Blessed are they who follow the Law of the Lord!
The question of what really amounts to happiness has gripped man for centuries, for as long as he has existed. It is an essential human question, one which is very much related to the question of meaning in life. Both questions ultimately turn to the truth that man’s search for meaning is actually his search for happiness in the final instance.
This is a question which has been expressed in many cultures and in many philosophies. We hear it in the Gospel most especially, through the lips of an unnamed rich young man in the account of Matthew (cf. chapter 19:16-19) who poses this question to the Lord: “Teacher, what good deed must I do to have eternal life?” In answer the Lord says, “If you would enter life, keep the commandments.”
Keep the commandments. This is something which the readings this Sixth Sunday in Ordinary Time enjoins us, we who wish to follow Christ, who came that we may have life, and have it to the full. Keeping the commandments allow us to provide an answer to this question that man has made to himself concerning happiness, which equivalently means living life, entering life, having it to the full. In the Responsorial Psalm itself we hear beatitude—happiness, being blessed—as something which is given to and belongs to those who follow the Law of the Lord.

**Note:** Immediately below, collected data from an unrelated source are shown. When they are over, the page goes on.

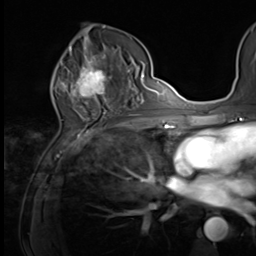
Breast MRI (dynamic contrast-enhanced), one axial slice. Cropped to one breast. Dynamic contrast-enhanced series, time point 2 of 9 at this slice position (early post-contrast). 3 T. TE 1.5 ms, TR 4.7 ms. 2.5 mm slice thickness. 256 × 256 image matrix, field of view 215 × 215 mm. Female patient.
Annotated regions visible in this slice (semi-automatic segmentation, software-assisted and operator-edited):
- enhancing-tissue mask used for the functional tumour volume (all voxels passing the contrast-enhancement thresholds inside the analysis volume; usually the tumour): bounding box [x1, y1, x2, y2] px = [64, 59, 121, 100]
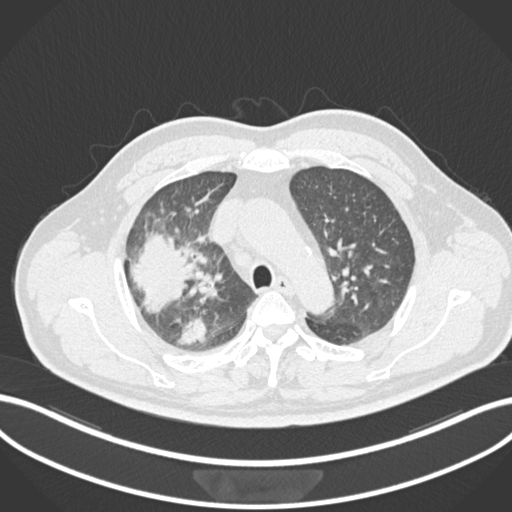
Chest CT, one axial slice. Position 669 of 852 along the scan axis. Reconstruction kernel B30f. Lung window (W 1500 / L -600 HU). 1 mm slice thickness. 512 × 512 image matrix, field of view 400 × 400 mm. Patient: male, 55 years. Case-level facts recorded for this patient, not image findings: clinical TNM (as recorded): T3 N2 M1.
Structures marked on this image (rectangle marked by the reading radiologist):
- lung tumour (recorded histology: adenocarcinoma): box from (x=128, y=225) to (x=195, y=313) px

This is an injunction, a command, which the people of Israel were very much aware of. Ever since this Law was given to them through Moses by God they knew that, before this positive expression of God’s will already revealed tacitly in nature, a choice yawned open before them: the choice between life and death, between happiness and damnation; with the voice of the Lord their God telling them to “choose life” they realized that following the commandments of God was the sure way of arriving at authentic answer to the question of true happiness.
This Law, preserved in the holy writings of the people of Israel—the Torah—is brought into fulfillment in the coming of the Son of God, the same Lord had given the Law to the people. Though he came to renew all things (cf. Rev. 21:1), it did not mean the abolition of this Law; with respect to the Law, the Lord “upgrades” so to speak the way we view the following of this same Law as a guide—not the source, as some of his contemporaries (among them especially the Pharisees) believed—to happiness and salvation in God.

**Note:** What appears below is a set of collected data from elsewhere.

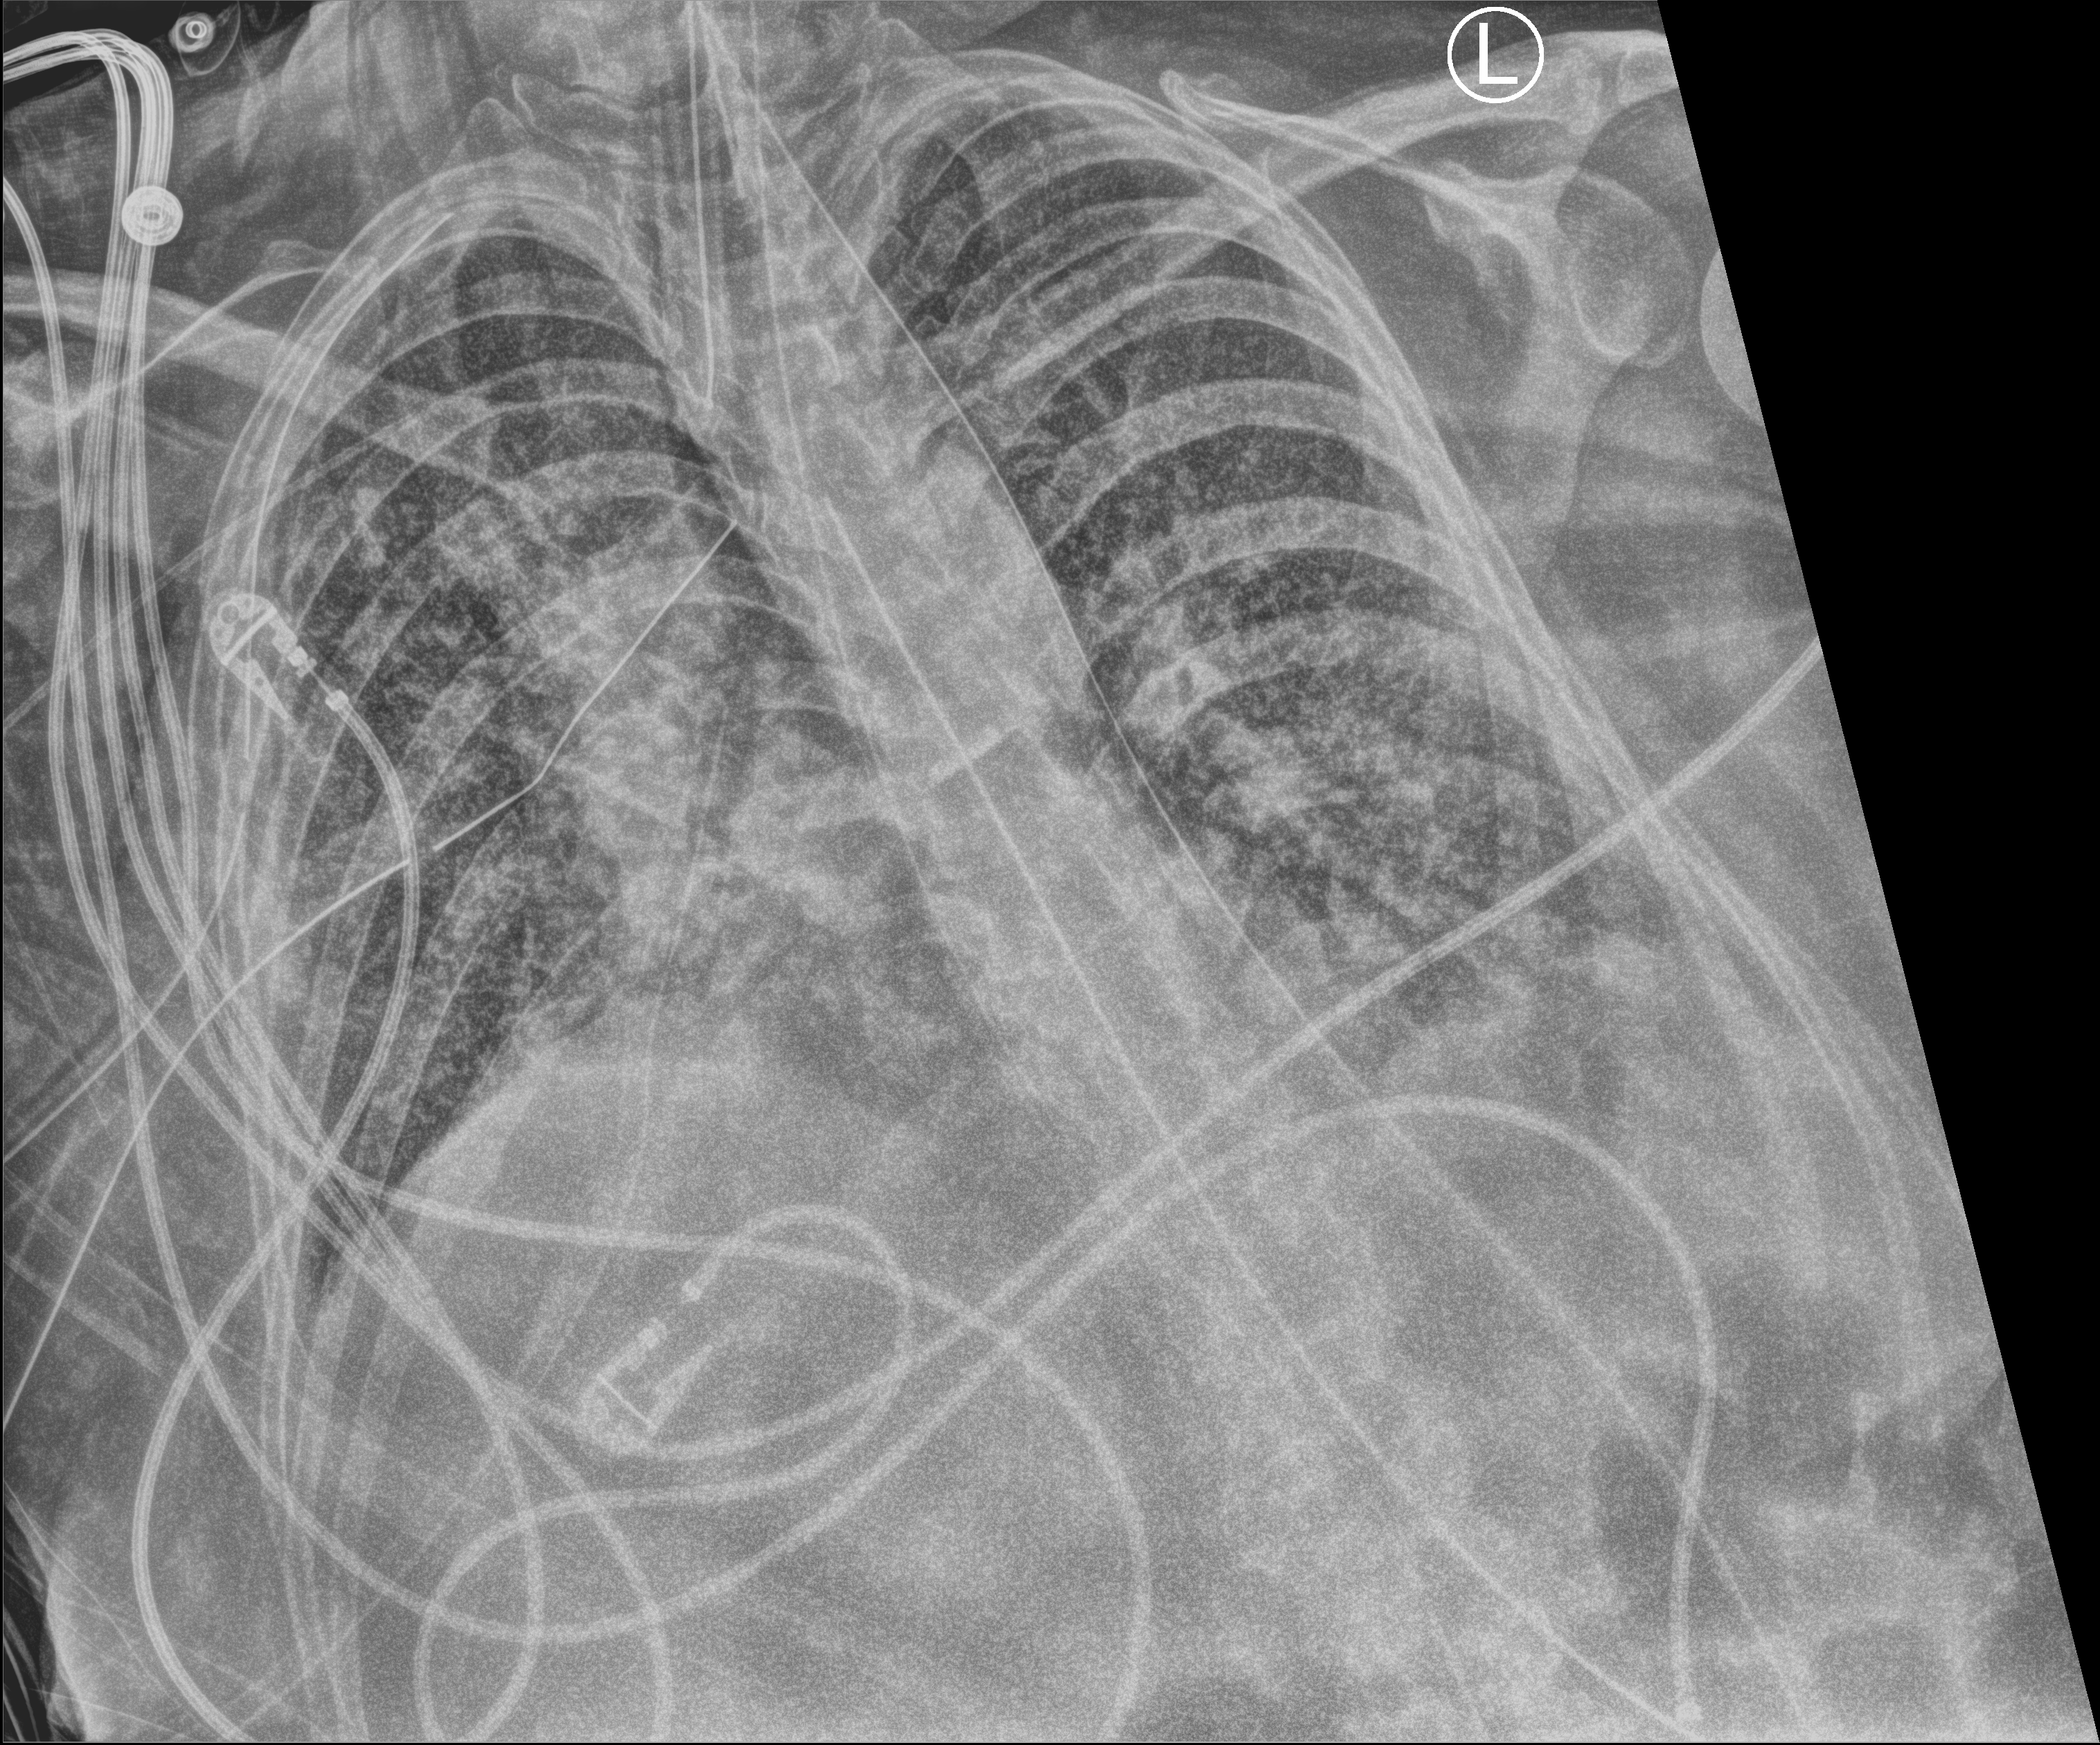
Portable chest radiograph; anteroposterior (AP) projection. Patient hospitalised with COVID-19, aged 18–59 years.
From the hospital-stay record, not from the radiograph (when in the stay this image was taken is not recorded):
- mechanically ventilated during this hospital stay: yes
- other chronic lung disease (admission record): no
- admitted to intensive care during this hospital stay: yes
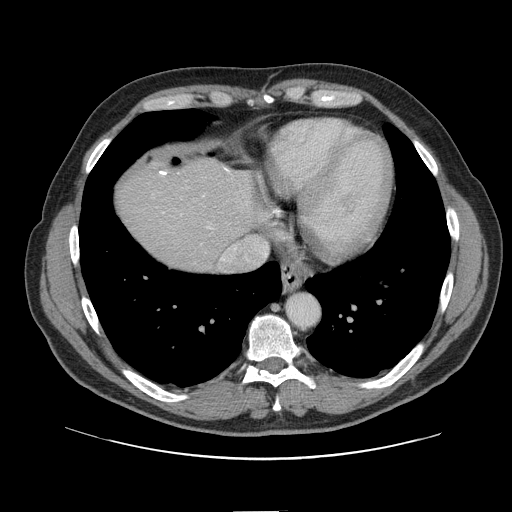
Contrast-enhanced abdominal CT, one axial slice. Intravenous contrast given. Soft-tissue window (W 400 / L 40 HU). 2.5 mm slice thickness. 512 × 512 image matrix, field of view 412 × 412 mm. From the clinical record (not read from this slice): patient: female, age 60 years at operation; diagnosis: colorectal cancer liver metastases, imaged before liver resection; multiple liver metastases: no; largest metastasis: 3.5 cm; disease in both lobes: no.
Outlined on this slice (manually delineated by an expert):
- hepatic veins: bounding box (x1, y1, x2, y2) in pixels: (204, 195, 238, 263)
- liver: (118, 162, 254, 270)
- planned liver remnant (the part of the liver to remain after resection): (118, 162, 254, 270)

In the Gospel the Lord Jesus is careful to point out that it is not the scrupulous and legalistic accomplishment of the Law that saves and gives glory to God. This is what he means by the righteousness of the Pharisees and the teachers of the Law. These were people who were utterly punctilious in obeying the Law to the letter. Not that obeying it to the letter is bad, but that which the Lord attacks in the attitude of the Pharisees is that in sticking to the letter so rigorously they had forsaken its spirit. They had forgotten that holiness does not come from following a dead letter but rather from being moved by the Spirit of the Living God that breathes through the letters of the Law, through the Commandments.
Jesus the Lord tells us that we need to go deeper than the words of the Commandments themselves. Following the commandments is the basis of our morality; this means that the commandments of God are not just letters, but a life to be lived. It is not merely superficial, but one that affects the persons in all levels, especially his mind and heart, which only God sees. A superficial following of the commandments leads to a pharisaical morality of life: it is living the commandments in a way that does not surpass that of the Pharisees.
This is something that could be said of how many Christians today live morally: it is merely skin-deep. Here the commandments are best seen as mere prohibitions and not as a life to be lived. Seen as an imposition, it is grudgingly followed as something which curtails my own personal freedom, not as something which actually guarantees it.
Finally, living the commandments would remain dead letter for us who follow Christ unless we allow ourselves to be led by the Spirit. Only the Spirit, who probes everything, even the depths of God (cf. 1 Cor.2:10), can teach us how to live the commandments, leading lives that are pleasing to God. May his breath vivify us and bring us the happiness that each of us was destined for.